> **Set task 1**: Which morphology file types does the data-loading documentation say are supported?

> **Document**:
________________________

Data

  • Datasets (graph and persistence)

  • Data Loaders

  • Transforms

Loading Datasets

Datasets of morphological data are represented by the morphoclass.data.MorphologyDataset class. The dataset can be initialised by loading the morphology data from disk in three different ways:

  • From a list of paths

  • From a CSV file with paths

  • From a structured dataset directory

The actual loading of the files is delegated to the load_neuron function from the neurom package, and the supported morphology file types are h5, swc, and asc.

From a list of paths

The following code shows how to load data from a list of paths to the morphology files:

import pathlib

from morphoclass.data import MorphologyDataset


data_path = pathlib.Path.cwd() / "data"

paths = [
    data_path / "dataset" / "L5" / "TPC_A" / "C050896A-P3.h5",
    data_path / "dataset" / "L5" / "TPC_B" / "C030397A-P2.h5",
    data_path / "dataset" / "L5" / "TPC_C" / "C231296A-P4A2.h5",
    data_path / "dataset" / "L5" / "UPC" / "rp101228_L5-2_idD.h5",
]
labels = ["TPC_A", "TPC_B", "TPC_C", "UPC"]

dataset = MorphologyDataset.from_paths(paths, labels)

The labels argument is optional and can be omitted.

From a CSV file

To streamline the data loading all paths can be saved in a CSV file, which can then be used to initialise the dataset class:

dataset.csv
dataset/L5/TPC_A/C050896A-P3.h5,TPC_A
dataset/L5/TPC_B/C030397A-P2.h5,TPC_B
dataset/L5/TPC_C/C231296A-P4A2.h5,TPC_C
dataset/L5/UPC/rp101228_L5-2_idD.h5,UPC

The paths in the CSV file can bei either absolute or relative. Relative paths have to be relative to the directory containing the CSV file.

The CSV file should container no headers, contain paths to morphology files in the first column, and optionally labels for the morphologies in the second column.

The following code loads the morphologies listed in the CSV file above:

dataset = MorphologyDataset.from_csv(data_path / "dataset.csv")

From a structured directory

Finally, the morphology dataset can be initialised from a directory with the following structure

dataset/
    label_1/
        file_1
        file_2
        ...
    label_2/
        file_101
        file_102
        ...

The following code loads all morphologies from a structured directory as above:

dataset = MorphologyDataset.from_structured_dir("data/dataset")

The labels will be automatically inferred from the directory structure.

Data Objects

The data in the morphology dataset can be access by indexing the dataset object like a list:

sample = dataset[0]

The individual samples in the dataset are represented as instances of the Data class. This allows to store an arbitrary number of attributes attached to each sample, which can for example be useful for data transforms (see below).

________________________

> **Set task 2**: Convert the part of the records that opens with the line containing "common name: Low penstemon" and closes with the line containing "genus: Centrostephanus" into a JSON list of strings, one string per line. Leave the pictures out.

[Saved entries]
________________________

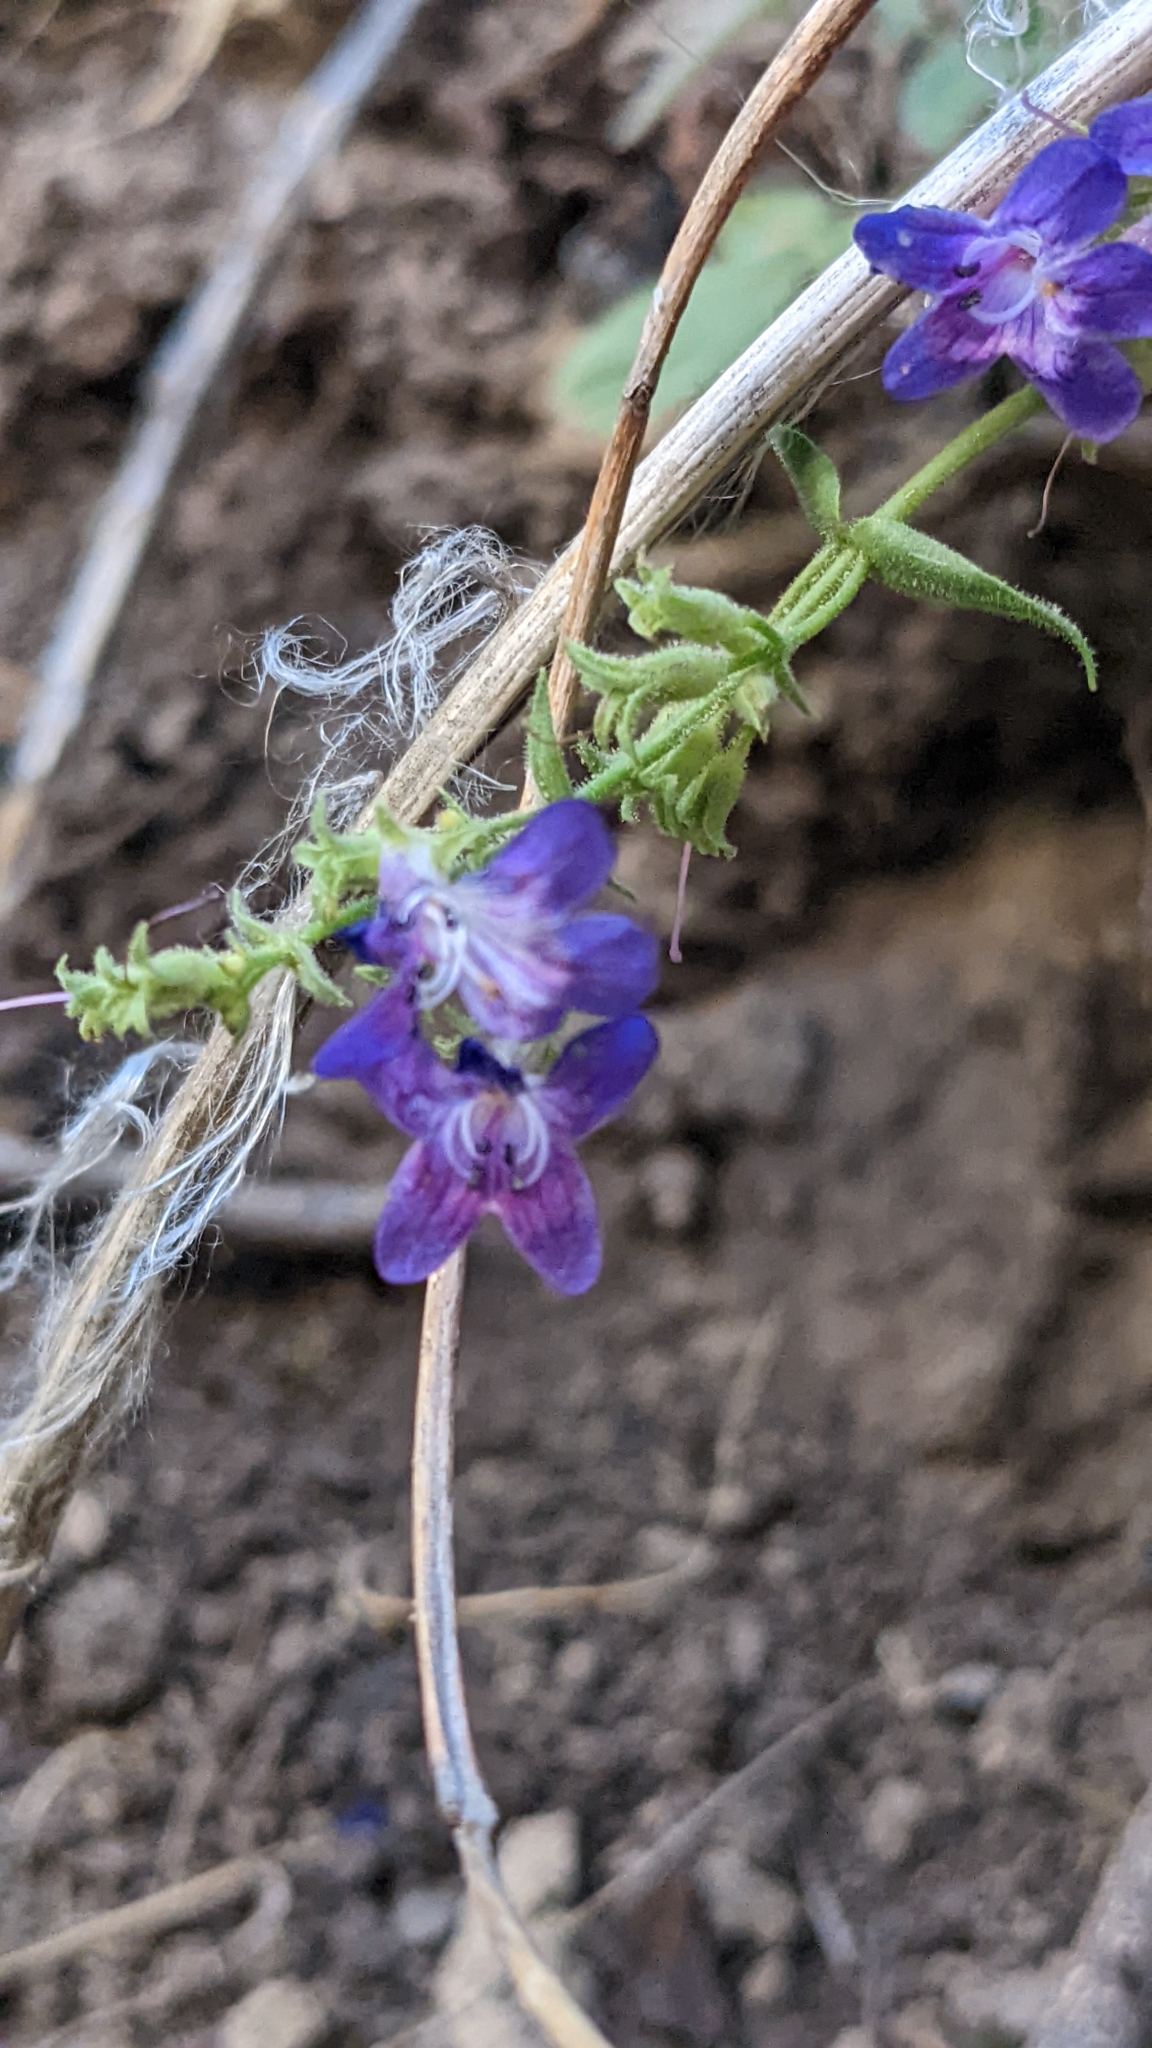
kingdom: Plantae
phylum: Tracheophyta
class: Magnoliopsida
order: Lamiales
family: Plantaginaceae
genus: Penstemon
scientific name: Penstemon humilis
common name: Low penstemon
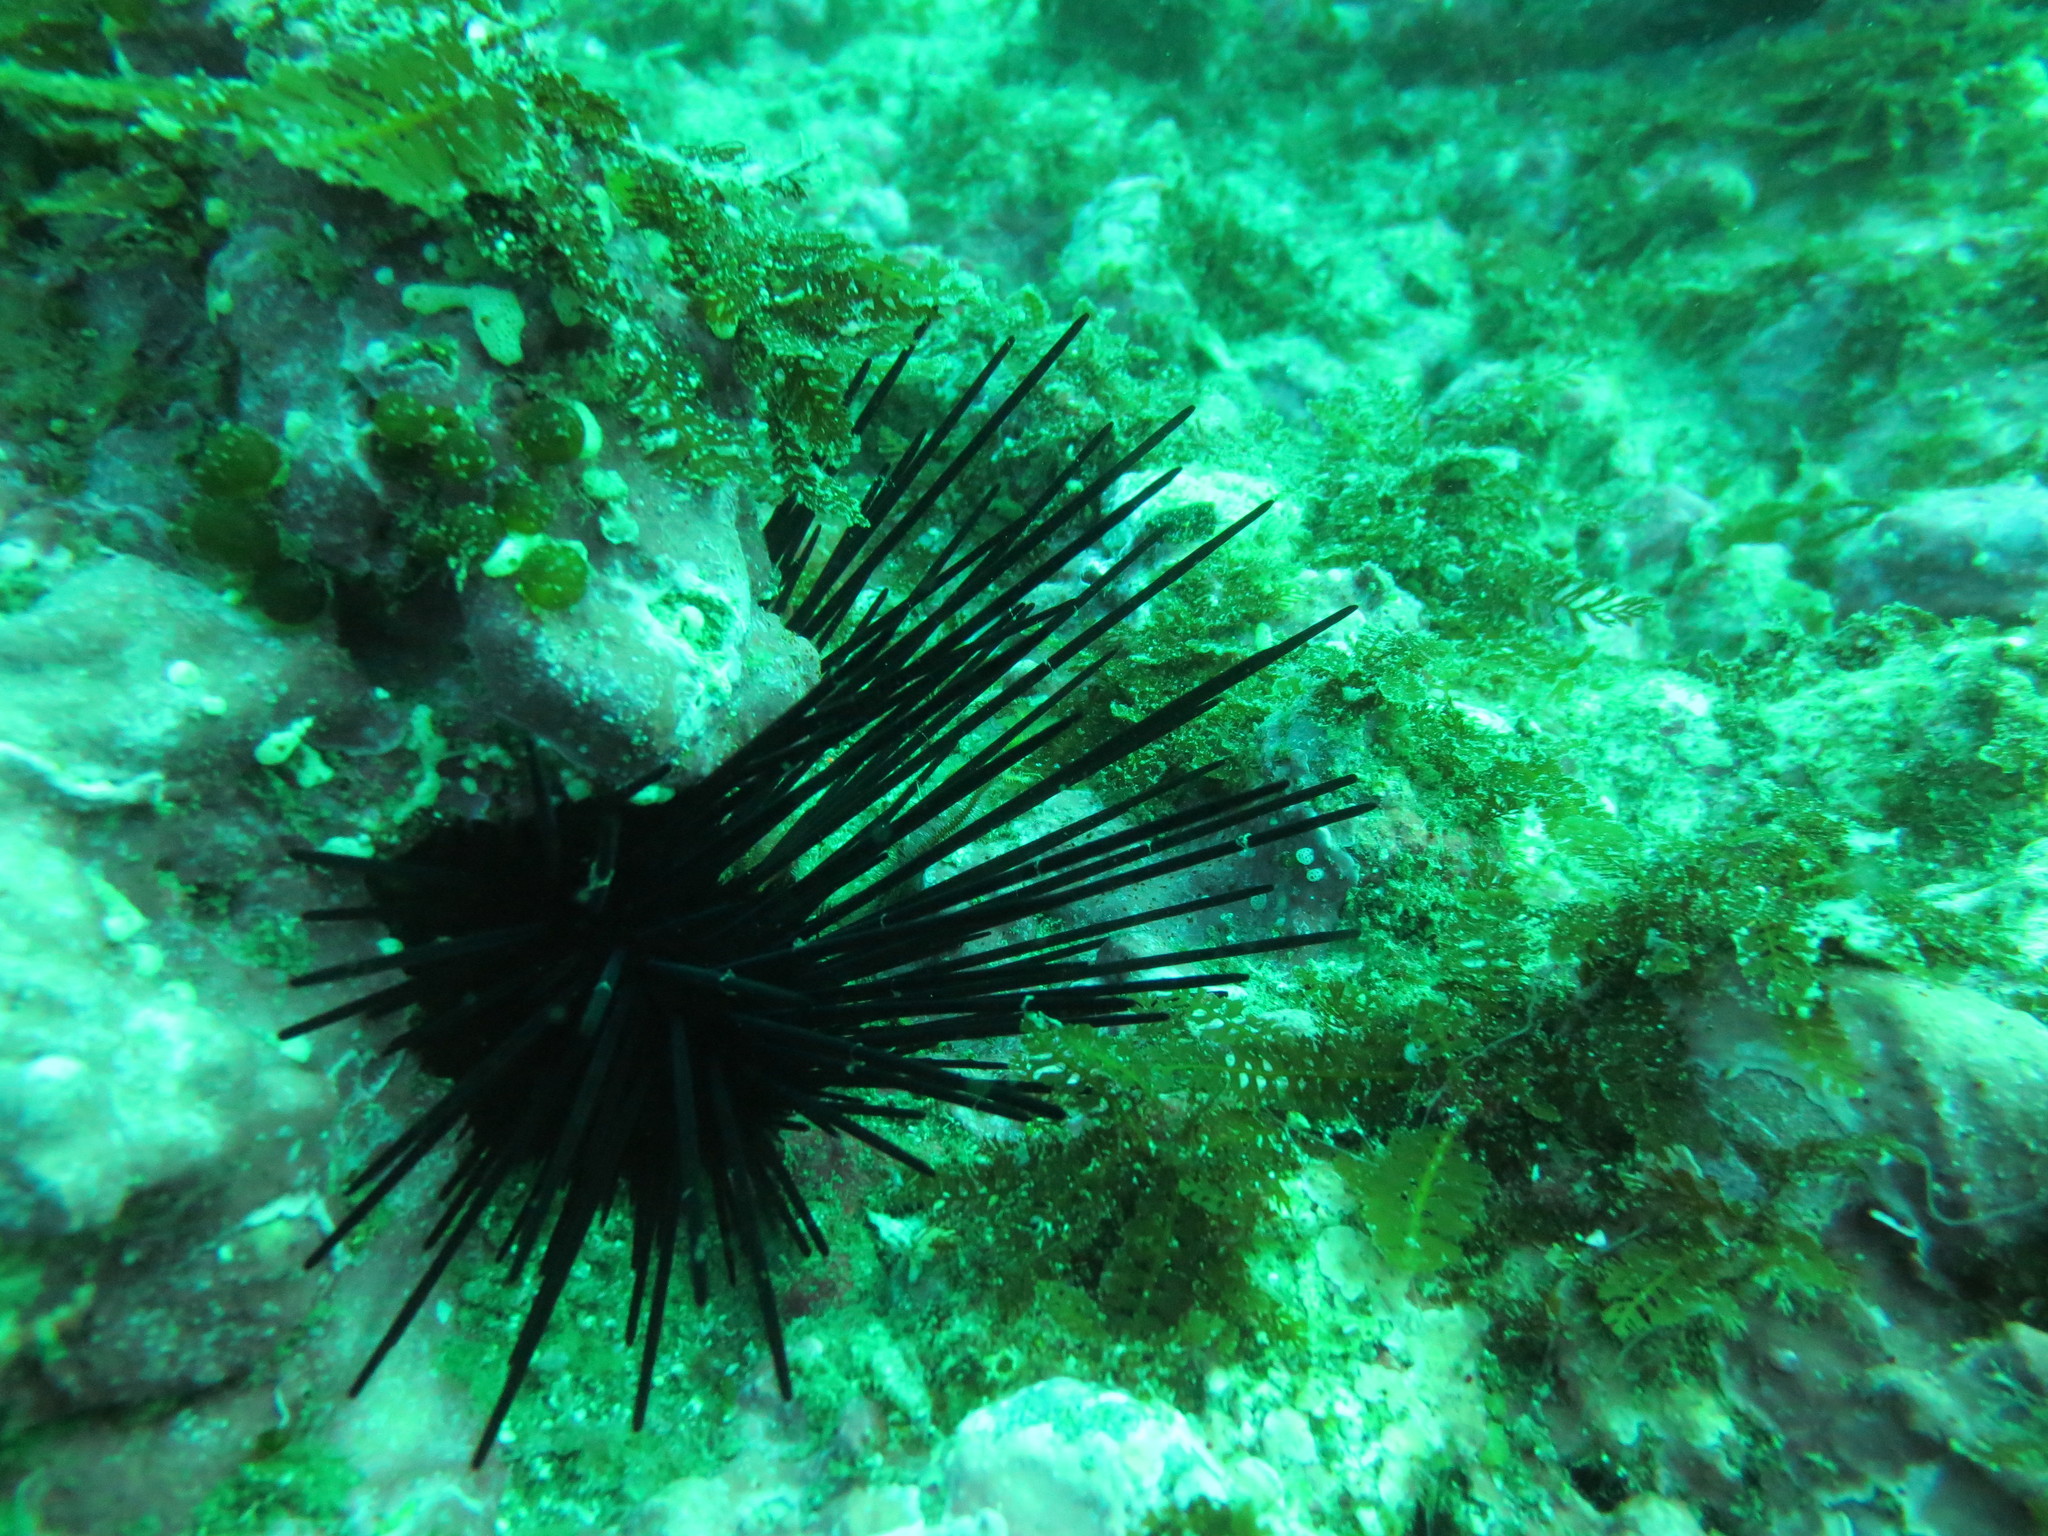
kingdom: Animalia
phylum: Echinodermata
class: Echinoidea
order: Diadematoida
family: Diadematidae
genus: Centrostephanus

________________________

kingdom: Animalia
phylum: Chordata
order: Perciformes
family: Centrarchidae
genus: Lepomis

________________________

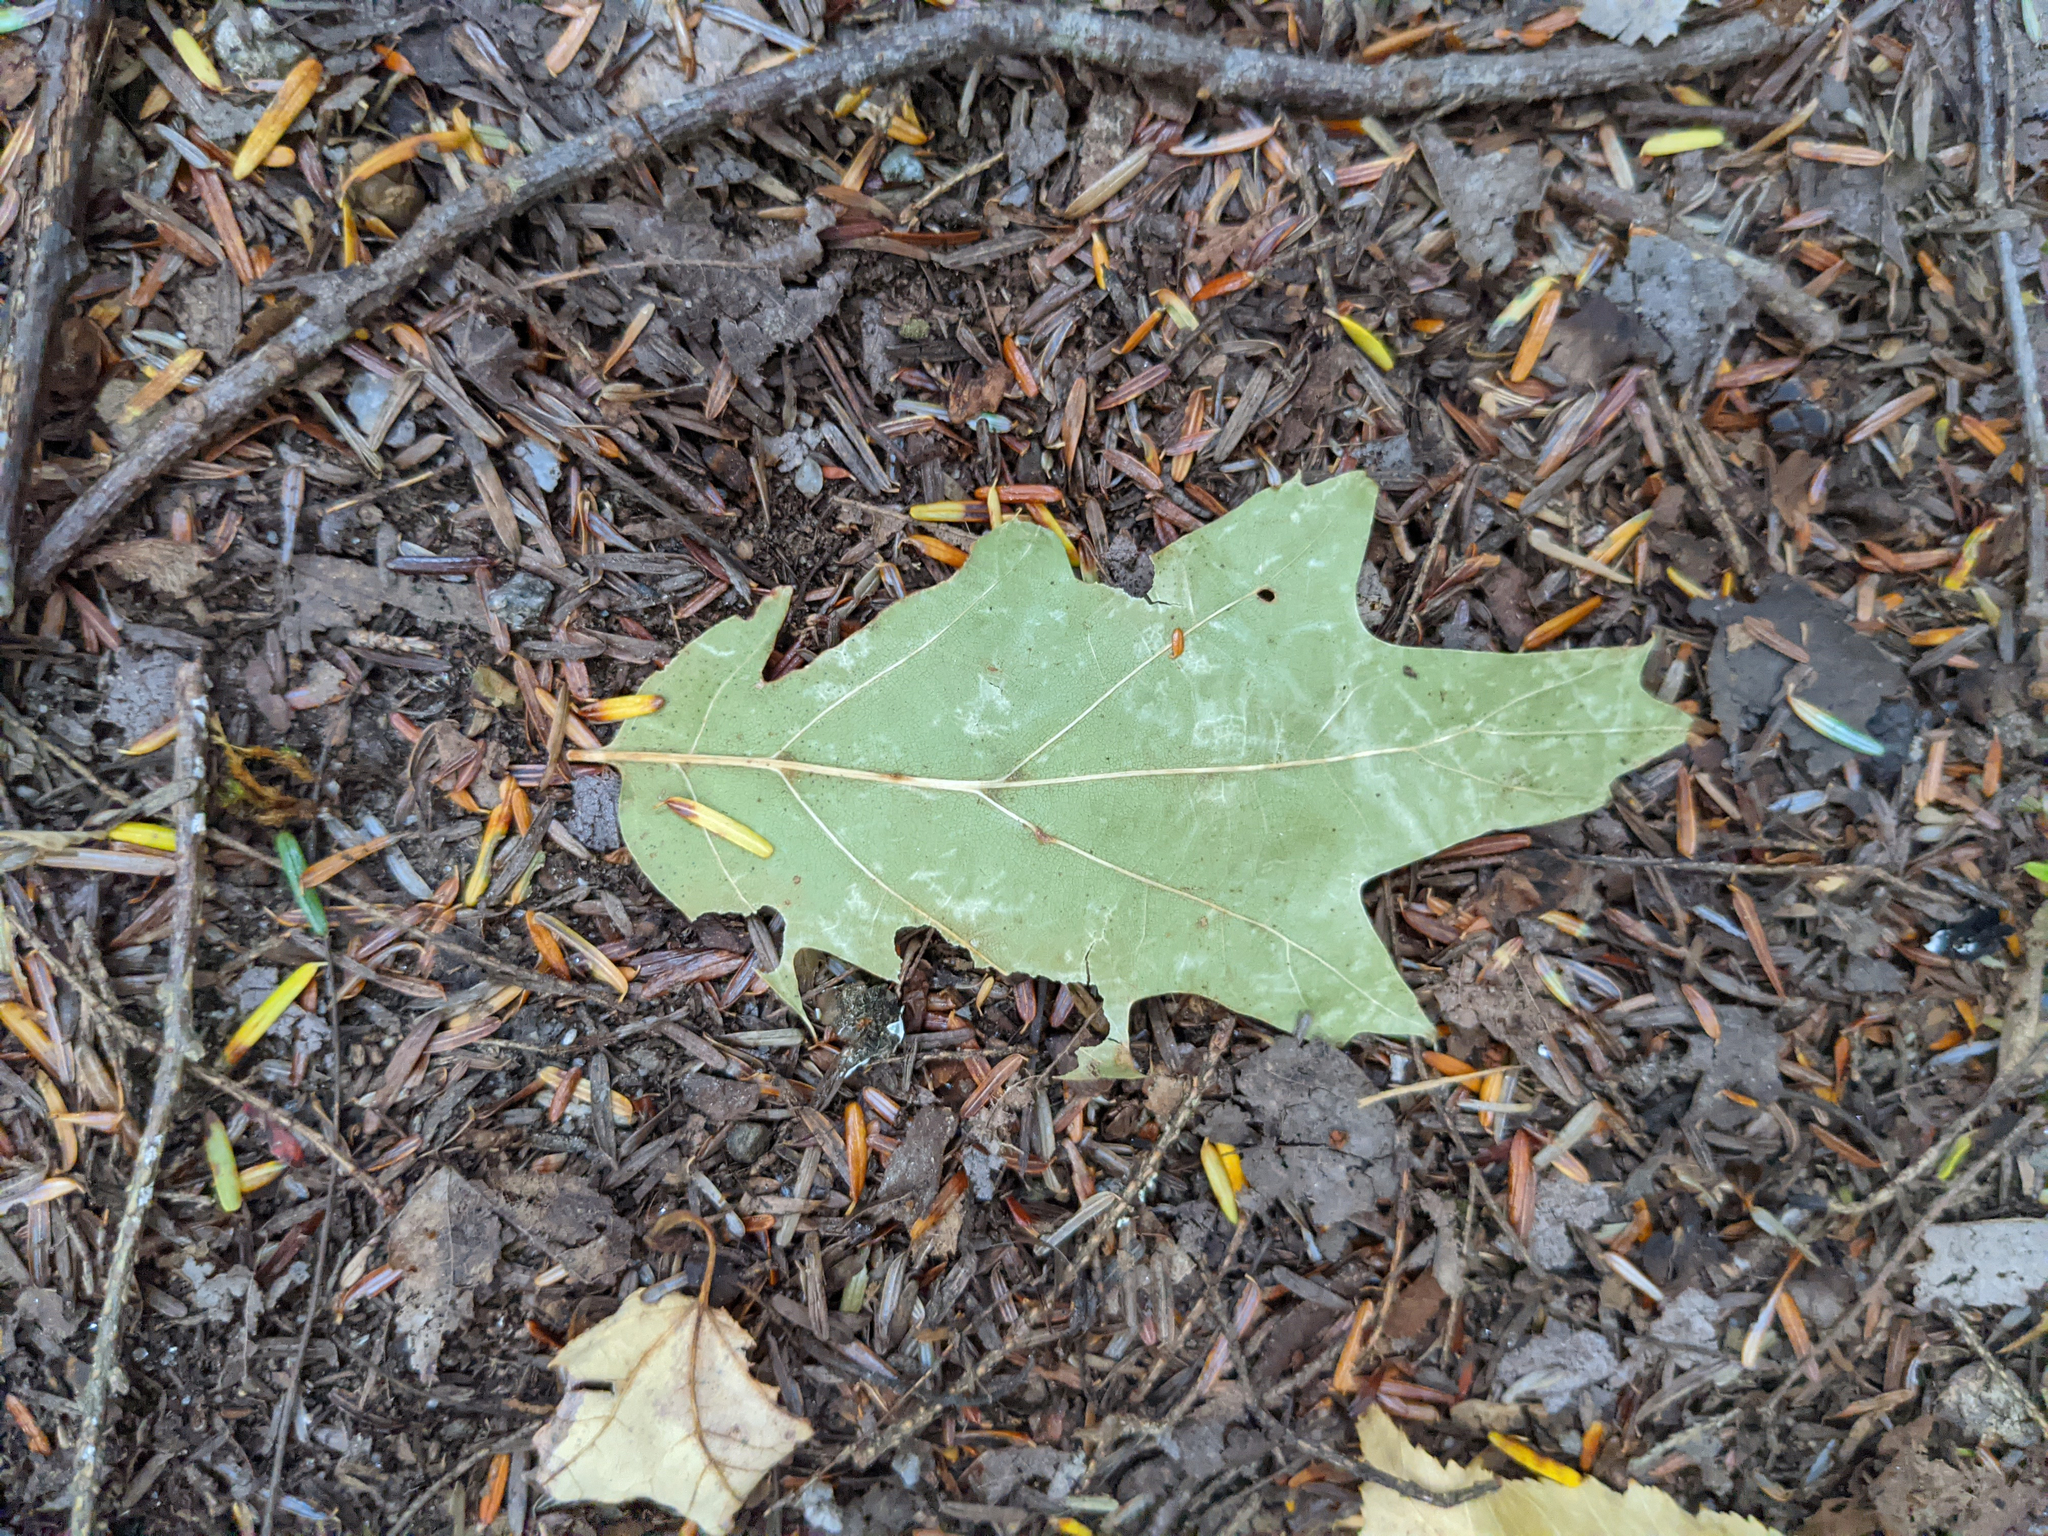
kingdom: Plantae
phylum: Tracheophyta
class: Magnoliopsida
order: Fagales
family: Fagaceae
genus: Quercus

________________________

> **Exercise result 1**: h5, swc, asc

> **Exercise result 2**:
[
  "common name: Low penstemon",
  "kingdom: Animalia",
  "phylum: Echinodermata",
  "class: Echinoidea",
  "order: Diadematoida",
  "family: Diadematidae",
  "genus: Centrostephanus"
]